Kun je uit het tekstfragment over Hosea 10 woordelijk het stuk weergeven dat begint bij de woorden "divisum est cor" en stopt na "hetzelve is weggevaren."?

TEKSTFRAGMENT:
++++
< Hosea 10 >
1 Israel is een uitgeledigde wijnstok, hij brengt weder vrucht voor zich; maar naar de veelheid zijner vrucht heeft hij de altaren vermenigvuldigd; naar de goedheid zijns lands, hebben zij de opgerichte beelden goed gemaakt.
vitis frondosa Israhel fructus adaequatus est ei secundum multitudinem fructus sui multiplicavit altaria iuxta ubertatem terrae suae exuberavit simulacris
2 Hij heeft hun hart verdeeld, nu zullen zij verwoest worden; Hij zal hun altaren doorhouwen, Hij zal hun opgerichte beelden verstoren.
divisum est cor eorum nunc interibunt ipse confringet simulacra eorum depopulabitur aras eorum
3 Want nu zullen zij zeggen: Wij hebben geen koning; want wij hebben den HEERE niet gevreesd; wat zou ons dan een koning doen?
quia nunc dicent non est rex nobis non enim timemus Dominum et rex quid faciet nobis
4 Zij hebben woorden gesproken, valselijk zwerende in het verbond maken; daarom zal het oordeel als een vergiftig kruid groenen, op de voren der velden.
loquimini verba visionis inutilis et ferietis foedus et germinabit quasi amaritudo iudicium super sulcos agri
5 De inwoners van Samaria zullen verschrikt zijn over het kalf van Beth-Aven; want zijn volk zal over hetzelve treuren, mitsgaders zijn Chemarim (die zich over hetzelve verheugden), over zijn heerlijkheid, omdat zij van hetzelve is weggevaren.
vaccas Bethaven coluerunt habitatores Samariae quia luxit super eum populus eius et aeditui eius super eum exultaverunt in gloria eius quia migravit ab eo
6 Ja, datzelve zal naar Assur gevoerd worden, tot een geschenk voor den koning Jareb; Efraim zal schaamte behalen, en Israel zal beschaamd worden vanwege zijn raadslag.
siquidem et ipse in Assur delatus est munus regi ultori confusio Ephraim capiet et confundetur Israhel in voluntate sua
7 De koning van Samaria is afgehouwen, als schuim op het water.
transire fecit Samaria regem suum quasi spumam super faciem aquae
8 En de hoogten van Aven, Israels zonde, zullen verdelgd worden; doornen en distelen zullen op hunlieder altaren opkomen; en zij zullen zeggen tot de bergen: Bedekt ons! en tot de heuvelen: Valt op ons!
et disperdentur excelsa idoli peccatum Israhel lappa et tribulus ascendet super aras eorum et dicent montibus operite nos et collibus cadite super nos
9 Sinds de dagen van Gibea, hebt gij gezondigd, o Israel; daar zijn zij staande gebleven; de strijd te Gibea, tegen de kinderen der verkeerdheid, zal ze niet aangrijpen.
ex diebus Gabaa peccavit Israhel ibi steterunt non conprehendet eos in Gabaa proelium super filios iniquitatis
10 Het is in Mijn lust, dat Ik ze zal binden; en volken zullen tegen henlieden verzameld worden, als Ik ze binden zal in hun twee voren.
++++
ITEMS UIT DATASET:
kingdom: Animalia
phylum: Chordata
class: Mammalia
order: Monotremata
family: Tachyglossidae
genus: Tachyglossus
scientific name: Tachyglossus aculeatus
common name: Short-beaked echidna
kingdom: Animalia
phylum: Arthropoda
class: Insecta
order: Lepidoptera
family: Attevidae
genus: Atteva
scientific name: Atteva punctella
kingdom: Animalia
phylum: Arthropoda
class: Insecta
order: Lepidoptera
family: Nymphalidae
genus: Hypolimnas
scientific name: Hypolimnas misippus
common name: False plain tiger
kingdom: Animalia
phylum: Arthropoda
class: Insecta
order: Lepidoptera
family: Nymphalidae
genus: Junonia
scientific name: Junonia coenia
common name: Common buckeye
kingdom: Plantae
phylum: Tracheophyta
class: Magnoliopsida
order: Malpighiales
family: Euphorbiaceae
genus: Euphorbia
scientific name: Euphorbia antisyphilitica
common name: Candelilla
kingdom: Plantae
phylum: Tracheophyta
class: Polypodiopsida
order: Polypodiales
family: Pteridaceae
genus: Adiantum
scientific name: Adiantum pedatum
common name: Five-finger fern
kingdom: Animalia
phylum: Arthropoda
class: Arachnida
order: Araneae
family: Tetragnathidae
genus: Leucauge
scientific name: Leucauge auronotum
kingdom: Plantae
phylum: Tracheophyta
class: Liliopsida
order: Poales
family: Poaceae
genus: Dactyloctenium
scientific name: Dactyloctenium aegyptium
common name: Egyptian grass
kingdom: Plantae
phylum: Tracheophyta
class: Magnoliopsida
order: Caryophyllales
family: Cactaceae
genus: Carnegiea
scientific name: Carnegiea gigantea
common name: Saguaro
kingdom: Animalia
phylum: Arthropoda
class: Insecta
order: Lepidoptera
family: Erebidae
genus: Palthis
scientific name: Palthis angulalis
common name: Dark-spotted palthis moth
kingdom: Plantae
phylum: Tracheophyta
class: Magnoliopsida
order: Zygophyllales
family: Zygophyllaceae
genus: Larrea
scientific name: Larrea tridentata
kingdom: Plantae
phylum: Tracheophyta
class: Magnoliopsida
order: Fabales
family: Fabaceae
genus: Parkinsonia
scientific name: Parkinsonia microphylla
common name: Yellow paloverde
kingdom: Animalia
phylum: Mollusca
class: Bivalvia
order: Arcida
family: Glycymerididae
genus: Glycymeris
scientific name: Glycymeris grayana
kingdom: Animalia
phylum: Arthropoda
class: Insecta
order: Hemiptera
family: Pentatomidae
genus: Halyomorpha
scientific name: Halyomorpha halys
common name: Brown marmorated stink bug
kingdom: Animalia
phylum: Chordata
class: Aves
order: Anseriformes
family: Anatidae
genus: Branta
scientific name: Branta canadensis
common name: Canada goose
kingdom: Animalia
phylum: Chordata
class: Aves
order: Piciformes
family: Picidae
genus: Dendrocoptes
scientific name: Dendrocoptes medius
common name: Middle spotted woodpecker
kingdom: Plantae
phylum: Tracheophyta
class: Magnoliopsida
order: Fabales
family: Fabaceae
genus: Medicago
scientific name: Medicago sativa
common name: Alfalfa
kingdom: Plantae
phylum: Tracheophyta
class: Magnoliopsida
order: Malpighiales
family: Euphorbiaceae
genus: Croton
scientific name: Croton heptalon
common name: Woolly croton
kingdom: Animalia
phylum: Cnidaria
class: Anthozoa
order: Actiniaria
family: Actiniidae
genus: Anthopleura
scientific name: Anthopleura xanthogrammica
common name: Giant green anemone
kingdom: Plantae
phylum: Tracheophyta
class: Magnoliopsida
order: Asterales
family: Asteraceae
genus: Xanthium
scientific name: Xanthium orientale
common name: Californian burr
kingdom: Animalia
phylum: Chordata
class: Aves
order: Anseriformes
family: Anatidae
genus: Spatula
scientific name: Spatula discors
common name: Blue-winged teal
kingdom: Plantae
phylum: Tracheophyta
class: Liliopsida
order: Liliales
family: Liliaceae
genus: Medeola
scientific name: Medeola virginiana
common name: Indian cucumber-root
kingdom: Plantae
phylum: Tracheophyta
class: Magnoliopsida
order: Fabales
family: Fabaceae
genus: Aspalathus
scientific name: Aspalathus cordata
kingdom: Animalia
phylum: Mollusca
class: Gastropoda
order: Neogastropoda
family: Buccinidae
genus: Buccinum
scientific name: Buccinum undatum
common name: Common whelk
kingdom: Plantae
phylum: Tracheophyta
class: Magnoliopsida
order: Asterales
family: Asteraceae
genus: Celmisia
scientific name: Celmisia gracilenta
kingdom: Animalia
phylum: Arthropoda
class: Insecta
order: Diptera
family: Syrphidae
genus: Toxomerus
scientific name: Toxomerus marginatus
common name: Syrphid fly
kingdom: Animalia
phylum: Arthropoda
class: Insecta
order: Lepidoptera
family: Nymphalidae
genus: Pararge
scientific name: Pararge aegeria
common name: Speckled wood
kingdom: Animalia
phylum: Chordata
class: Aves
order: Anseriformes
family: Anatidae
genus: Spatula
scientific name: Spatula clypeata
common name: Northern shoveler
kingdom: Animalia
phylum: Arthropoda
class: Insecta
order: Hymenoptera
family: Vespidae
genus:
++++
VOLTOOIDE OPDRACHT:
divisum est cor eorum nunc interibunt ipse confringet simulacra eorum depopulabitur aras eorum
3 Want nu zullen zij zeggen: Wij hebben geen koning; want wij hebben den HEERE niet gevreesd; wat zou ons dan een koning doen?
quia nunc dicent non est rex nobis non enim timemus Dominum et rex quid faciet nobis
4 Zij hebben woorden gesproken, valselijk zwerende in het verbond maken; daarom zal het oordeel als een vergiftig kruid groenen, op de voren der velden.
loquimini verba visionis inutilis et ferietis foedus et germinabit quasi amaritudo iudicium super sulcos agri
5 De inwoners van Samaria zullen verschrikt zijn over het kalf van Beth-Aven; want zijn volk zal over hetzelve treuren, mitsgaders zijn Chemarim (die zich over hetzelve verheugden), over zijn heerlijkheid, omdat zij van hetzelve is weggevaren.